What the task requires:
Should pictures appear among the records, leave them out, and copy exactly only the lines from the first through the one with "left elbow: (981, 753)", inclusive.

****************************************

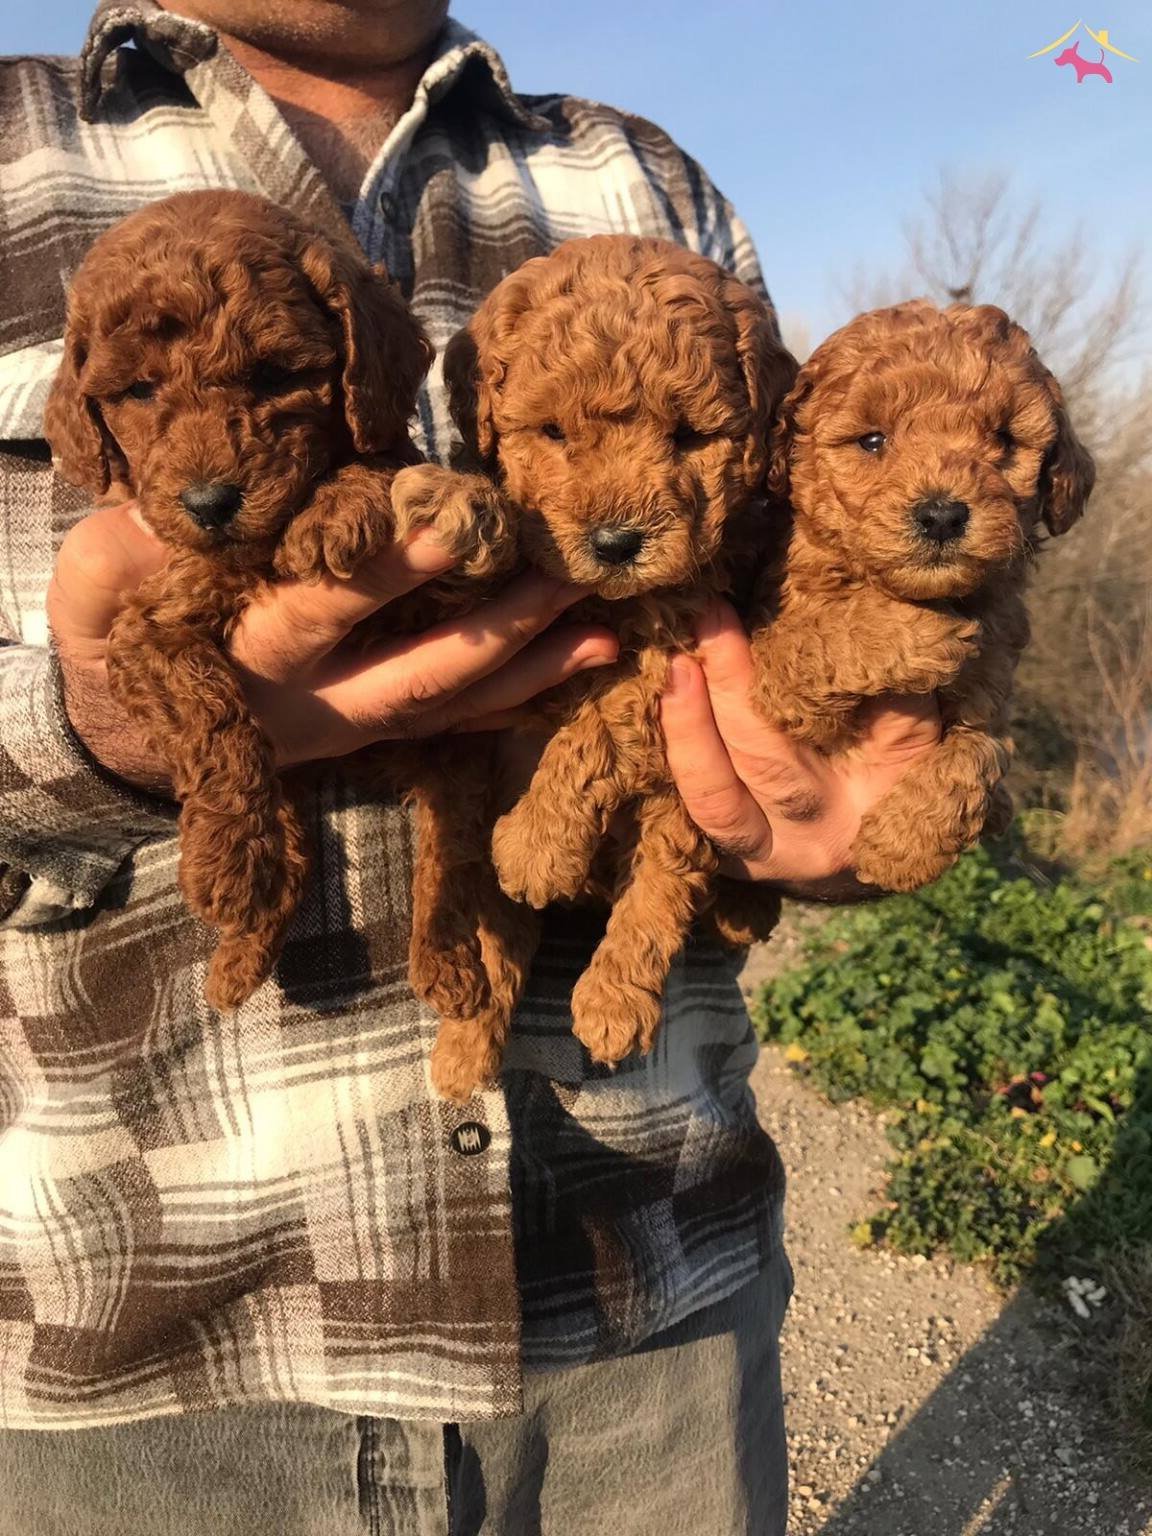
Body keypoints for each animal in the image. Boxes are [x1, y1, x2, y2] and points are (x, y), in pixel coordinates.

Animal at [45, 189, 514, 1010]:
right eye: (138, 391)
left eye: (272, 375)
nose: (208, 502)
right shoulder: (147, 630)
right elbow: (210, 713)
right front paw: (232, 864)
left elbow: (387, 470)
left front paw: (343, 504)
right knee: (293, 851)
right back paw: (241, 945)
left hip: (455, 761)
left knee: (449, 858)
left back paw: (448, 968)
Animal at [409, 234, 796, 1099]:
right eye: (551, 432)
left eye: (688, 436)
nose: (618, 543)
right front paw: (447, 507)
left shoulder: (675, 635)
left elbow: (599, 721)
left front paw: (537, 842)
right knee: (496, 948)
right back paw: (461, 1052)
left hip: (679, 815)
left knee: (658, 892)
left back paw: (616, 997)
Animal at [752, 299, 1094, 890]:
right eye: (872, 441)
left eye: (1005, 441)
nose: (941, 515)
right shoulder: (778, 676)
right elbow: (810, 640)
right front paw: (918, 633)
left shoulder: (990, 694)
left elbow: (981, 753)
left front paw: (901, 844)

****************************************

Response to this exercise:
Body keypoints for each animal in the image. Boxes are [x1, y1, x2, y2] and points are (x, y), in pixel coordinates.

Animal at [45, 189, 514, 1010]:
right eye: (138, 391)
left eye: (272, 375)
nose: (208, 502)
right shoulder: (147, 630)
right elbow: (210, 713)
right front paw: (232, 864)
left elbow: (387, 470)
left front paw: (343, 504)
right knee: (293, 851)
right back paw: (241, 945)
left hip: (455, 761)
left knee: (449, 858)
left back paw: (448, 968)
Animal at [409, 234, 796, 1099]:
right eye: (551, 432)
left eye: (688, 436)
nose: (618, 543)
right front paw: (447, 507)
left shoulder: (675, 635)
left elbow: (599, 721)
left front paw: (537, 842)
right knee: (496, 948)
right back paw: (461, 1052)
left hip: (679, 815)
left knee: (658, 892)
left back paw: (616, 997)
Animal at [752, 299, 1094, 890]:
right eye: (872, 441)
left eye: (1005, 441)
nose: (941, 515)
right shoulder: (778, 676)
right elbow: (810, 640)
right front paw: (918, 633)
left shoulder: (990, 694)
left elbow: (981, 753)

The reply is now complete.